Biological Hip Resurfacing for Osteoarthritis Treatment in a Canine Model
Presented by: Masataka Enomoto
Authors: Masataka Enomoto (1), Bradley T Estes (2), Franklin T Moutos (2), Megan A Gallagher (1), Dianne Little (3), Jonathan Stallings (4), Farshid Guilak (5), B Duncan X Lascelles (1)
Affiliations: (1) North Carolina State University College of Veterinary Medicine (2) Cytex Therapeutics, Inc. (3) Purdue University College of Veterinary Medicine (4) North Carolina State University (5) Washington University and Shriners Hospital for Children
Introduction: Osteoarthritis (OA) is a major source of persistent pain and disability. Given the limited capacity for intrinsic repair of articular cartilage, there have been numerous attempts to develop repair techniques for focal cartilage defects. Unfortunately, to date, these techniques have had limited success in halting the progression of OA. Several issues have limited the broader application of current cartilage repair approaches for the treatment of OA, namely the inability to repair large defects due to the lack of functional mechanical properties or maintenance of geometry of engineered grafts.
Hypothesis / Objectives: Our objective was to evaluate the ability of a textile-based, anatomically shaped biphasic poly(caprolactone) implant seeded with autologous bone marrow derived mesenchymal stem cells to repair large osteochondral hip lesions and to prevent development of OA in a canine model.
Materials and Methods: Twelve castrated-male purpose-bred hounds (approximately 3 year-old) were randomized to either the implant group or control group. During surgery, a large osteochondral lesion was created on the femoral head. The defect was repaired with the tissue-engineered implant in the implant group, and was left empty in the control group. Pre- and post- outcome measures were collected through a 6-month recovery period, followed by histological and mechanical evaluation of the repaired tissue. All statistical analyses were performed using PROC MIXED, implementing the Kenward-Roger denominator degrees-of-freedom method. Tukey adjustments were used to account for multiple comparison (alpha=0.05).
Results: The dogs that received the tissue-engineered implant returned to normal activity levels as measured by a collar-mounted accelerometer, and a significant effect of treatment was observed. Kinetic gait analysis also revealed normal limb function (peak vertical force; vertical impulse) on the operated limb postoperatively after 3 months in the implant group, with significant higher values than the control group. Pain assessments and limb circumference data also showed recovery to normal values postoperatively in the implant group relative to the control group (p<0.05). Additionally, histological and mechanical analyses supported our clinical findings, demonstrating improvement over the non-treated OA joints.
Conclusions: By all outcome metrics, the dogs receiving the tissue-engineered implant returned to normal preoperative values by 6-months postop. Additionally, functional changes in this canine model of OA appear comparable to those previously identified in dogs with naturally occurring hip OA, making this an appropriate model for studying regenerative therapies. Our data, in total, indicate that our resorbable biomimetic tissue-engineered construct restored the contour of the femoral head to its native condition and was functioning as intended from a structural, biological, and anatomical viewpoint to restore joint function and relieve pain in a model of hip OA.

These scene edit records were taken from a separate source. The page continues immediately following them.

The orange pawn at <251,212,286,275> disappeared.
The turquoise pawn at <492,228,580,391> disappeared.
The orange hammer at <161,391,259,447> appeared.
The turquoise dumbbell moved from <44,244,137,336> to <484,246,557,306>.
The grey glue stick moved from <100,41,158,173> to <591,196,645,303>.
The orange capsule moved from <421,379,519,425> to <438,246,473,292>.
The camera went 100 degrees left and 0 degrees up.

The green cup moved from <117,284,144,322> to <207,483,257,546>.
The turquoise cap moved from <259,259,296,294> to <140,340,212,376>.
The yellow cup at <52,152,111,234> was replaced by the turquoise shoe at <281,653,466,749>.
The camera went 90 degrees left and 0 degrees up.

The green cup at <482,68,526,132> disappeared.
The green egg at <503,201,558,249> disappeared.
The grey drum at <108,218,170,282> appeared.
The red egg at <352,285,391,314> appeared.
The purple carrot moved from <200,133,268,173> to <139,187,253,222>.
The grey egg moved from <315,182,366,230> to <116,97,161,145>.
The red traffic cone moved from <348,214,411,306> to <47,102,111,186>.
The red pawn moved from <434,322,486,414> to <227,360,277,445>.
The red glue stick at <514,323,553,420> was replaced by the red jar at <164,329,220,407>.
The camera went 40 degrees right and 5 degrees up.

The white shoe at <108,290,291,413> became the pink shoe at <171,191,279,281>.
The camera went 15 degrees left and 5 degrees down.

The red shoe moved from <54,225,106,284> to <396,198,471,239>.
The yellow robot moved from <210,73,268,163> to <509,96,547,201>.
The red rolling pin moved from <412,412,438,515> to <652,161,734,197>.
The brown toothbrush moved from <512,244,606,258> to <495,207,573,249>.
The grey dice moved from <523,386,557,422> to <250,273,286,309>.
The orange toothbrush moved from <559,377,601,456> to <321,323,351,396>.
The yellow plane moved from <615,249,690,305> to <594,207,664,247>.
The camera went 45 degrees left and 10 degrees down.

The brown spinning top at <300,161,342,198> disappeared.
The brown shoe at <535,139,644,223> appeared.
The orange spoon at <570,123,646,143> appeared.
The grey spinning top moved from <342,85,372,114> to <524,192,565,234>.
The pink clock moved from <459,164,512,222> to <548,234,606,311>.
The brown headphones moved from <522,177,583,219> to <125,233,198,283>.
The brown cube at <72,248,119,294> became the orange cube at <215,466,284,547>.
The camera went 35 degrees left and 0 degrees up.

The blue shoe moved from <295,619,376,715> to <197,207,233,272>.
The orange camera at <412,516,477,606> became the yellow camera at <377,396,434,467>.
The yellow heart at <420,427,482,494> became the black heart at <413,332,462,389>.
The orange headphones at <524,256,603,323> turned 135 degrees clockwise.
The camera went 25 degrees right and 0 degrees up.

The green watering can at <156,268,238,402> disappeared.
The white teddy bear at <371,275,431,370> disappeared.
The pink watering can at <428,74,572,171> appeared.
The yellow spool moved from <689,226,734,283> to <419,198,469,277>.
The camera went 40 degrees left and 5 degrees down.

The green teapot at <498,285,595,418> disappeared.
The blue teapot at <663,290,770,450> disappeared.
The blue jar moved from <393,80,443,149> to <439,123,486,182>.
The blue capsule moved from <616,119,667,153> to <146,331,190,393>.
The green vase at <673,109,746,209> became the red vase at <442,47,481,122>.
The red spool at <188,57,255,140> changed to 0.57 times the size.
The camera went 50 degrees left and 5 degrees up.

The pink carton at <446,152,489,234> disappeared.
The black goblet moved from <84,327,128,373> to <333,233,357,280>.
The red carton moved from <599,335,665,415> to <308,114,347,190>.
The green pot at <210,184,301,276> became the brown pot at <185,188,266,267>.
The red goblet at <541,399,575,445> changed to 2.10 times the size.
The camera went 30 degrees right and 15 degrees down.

Acknowledgements, Funding, and Conflicts of Interest: Acknowledgements: The authors acknowledge Dr. Sarah Compton for her work culturing the MSCs in this study.
Funding: Supported in part by NIH grant AR055042, the AO Foundation, and the Arthritis Foundation.
Conflicts of Interest: Masataka Enomoto, Megan A Gallagher, Sarah J Wall, Jonathan Stallings, and B Duncan X Lascelles, have no conflicts of interests. Dianne Little is a paid consultant for Cytex Therapeutics Inc. Farshid Guilak, Franklin T Moutos and Bradley T Estes are employees and shareholders of Cytex Therapeutics Inc.